On-demand healthcare and telehealth services are one of the fastest growing segments of the on-demand market, following well known on-demand services such as Uber and Lyft. The telehealth industry, as a whole, is projected to be one of the fastest growing components of the healthcare economy. In fact, Just this past October, healthcare giant, Kaiser Permanente, reported that telehealth visits outpaced in-person encounters for the first time in the company’s history.
Initial evaluation research demonstrates consumers are largely satisfied with the use of telehealth services; and that telemedicine can yield positive health outcomes while reducing utilization of higher cost options, such as the emergency room. Proponents of telehealth tout e-encounters as the critical extenders in service delivery that is both patient-centered and aligned with the larger industry shift toward value and population health.
Thus, in a healthcare landscape focused on leveraging efficiency and value, there is vast opportunity to expand the role of telehealth throughout the industry. Despite the immense opportunity, a myriad of barriers remain. These barriers range from vast inconsistencies in payment delivery formularies, licensure questions, concerns with parity, and large variances in state-based policies that continue to hinder the scaling of telehealth.
Obstacles aside, we are still seeing growth in this sector.
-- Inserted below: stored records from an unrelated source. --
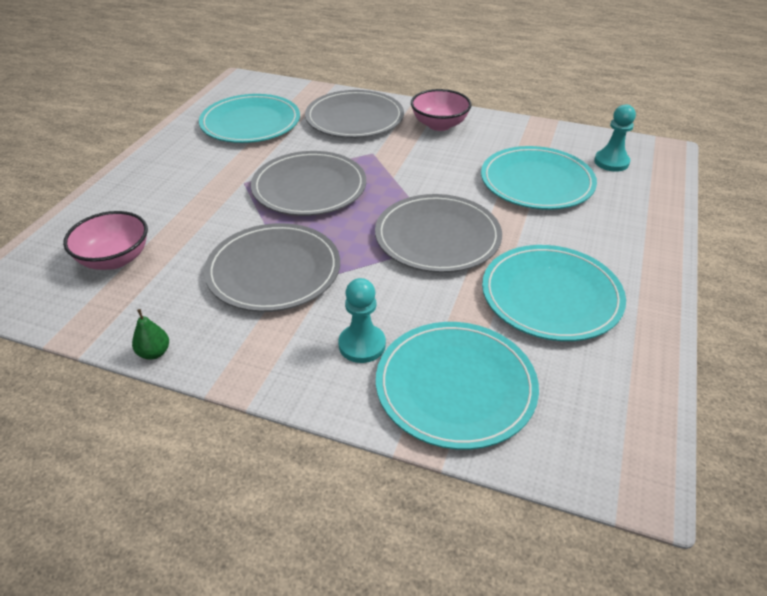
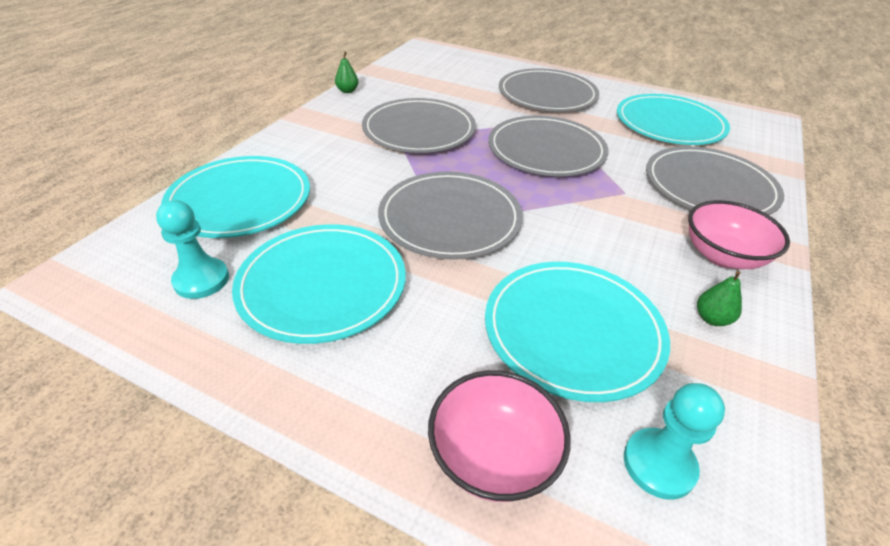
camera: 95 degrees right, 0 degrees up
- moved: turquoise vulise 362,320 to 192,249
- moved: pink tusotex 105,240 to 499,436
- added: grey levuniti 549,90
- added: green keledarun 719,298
The private market place (i.e., on-demand and direct-to-consumer products that can be purchased by consumers) is in the lead, followed by growth within value-based arenas, that are operating under bundled or capitated payment models (Kaiser Permanente’s growth was under a capitated model). From a provider perspective, the value-based landscape (driven by bundled and capitated payments) is of particular interest. This shifts the market from one based on volume, to one based in demonstrable value. The success in the value-base models lies, in part, in its ability to shift some of the risk from the payers to the providers to deliver on performance and outcomes while also allowing for provider flexibility in appropriately determining the service delivery interventions that best serve their populations.
A Maze of Options
In the community mental health space, we primarily work within Medicaid sphere of reimbursement, which follows a complex maze of both state and federal policies that limit options for telehealth reimbursement. As a community-based provider, we support safeguards to preserve quality and privacy, but also believe it is time to assess efficient means to extend patient-centered care options.
From initial research and exploratory planning, we believe appropriate use of telehealth applied to severe and persistent mentally ill and co-occurring populations could reduce admissions emergency rooms, psychiatric hospitals, and corrections facilities by providing timely, medically necessary interventions to clients in crisis.
For example, telehealth services could be wrapped into a mobile, community-based crisis response protocol administered by our Assertive Community Treatment (ACT) teams and delivered to adult consumers experiencing a psychiatric crisis in order to divert in-patient treatment.
A second example of a direct-to-consumer crisis intervention might be establishing a linkage between community mental health centers and emergency rooms for persons who have experienced an opioid-related overdose. In this scenario, the patient recovering from an overdose could engage in a pre-discharge teleconsult with a caseworker or peer support specialist, and schedule immediate/next day follow-up services.
By keeping people in their communities, with appropriate services and supports, community-based providers are able to more efficiently utilize public resources while increasing clinical outcomes. Additionally, well-planned implementation of telehealth interventions for high acuity populations has opportunity to advance access to underserved populations while more efficiently utilizing our behavioral health workforce, thus addressing some aspects of our state’s workforce shortage.
In conclusion, we endorse on-going, rigorous clinical research to ensure the maximum clinical efficacy of expanding telehealth; balancing utilization, costs, and patient privacy with opportunities to expand access, innovate, and more effectively extend quality care aligned with the triple aim.
-Lauren McGrath is the government affairs director at Centerstone Kentucky, formerly Seven Counties Services.